COAL miners at the Bloomfield open-cut mine near Maitland have had their wages supplemented by the COVID-19 subsidy JobKeeper, mine owner Bloomfield Group has confirmed.
A Bloomfield spokesperson said the company had also applied for JobKeeper at its larger Rix's Creek open-cut mine at Singleton, which employs about 300 people.
A weekly Bloomfield newsletter dated July 27 said "Rix's Creek Mine is eligible for JobKeeper", and thanked employees for their "prompt responses" in filling out the application forms.
The Bloomfield spokesperson said employees at the company's Kings Engineering business at Rutherford had also been supported by JobKeeper but not its other maintenance business, Four Mile Pty Ltd.
Bloomfield was founded in 1934 by Roy Cant and the group is now controlled by managing director John Richards, who married into the family.
The coal industry is notoriously cyclical when it comes to coal prices and profitability, with long-standing structures in place to deal with the lay-offs, known in the industry as a "cavil out".

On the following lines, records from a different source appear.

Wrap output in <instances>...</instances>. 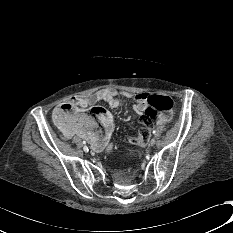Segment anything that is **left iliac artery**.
Instances as JSON below:
<instances>
[{
	"label": "left iliac artery",
	"mask_w": 233,
	"mask_h": 233,
	"mask_svg": "<svg viewBox=\"0 0 233 233\" xmlns=\"http://www.w3.org/2000/svg\"><path fill=\"white\" fill-rule=\"evenodd\" d=\"M153 134H156V130H153Z\"/></svg>",
	"instance_id": "44dca946"
}]
</instances>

Until recently, mining appeared to be avoiding the worst of the coronavirus impacts, although fly-in, fly-out operations were having to cope with border closures.
But export tonnages are falling, as well as prices, because of lower demand from major customers, and because of Chinese restrictions on Australian coal as part of the political and trade battles between China and the West.
In a statement to the Herald, the company said: "The Bloomfield Group operates in both international and domestic markets within the mining and engineering sectors.
"Like many businesses, we have recently experienced a decline in turnover. Where we satisfy the eligibility criteria, The Bloomfield Group has made applications for JobKeeper support.
"In addition to focusing on how we best protect more than 500 local jobs, we are maintaining our strict COVID-19 protocols to reduce the risk to our employees, their families, our contractors and the broader community."
Under the JobKeeper criteria announced in March, companies were eligible for the subsidy if their turnover had fallen by 30 per cent or more.
For businesses whose "aggregated turnover" had previously been $1 billion or more, the fall needed to be at least 50 per cent.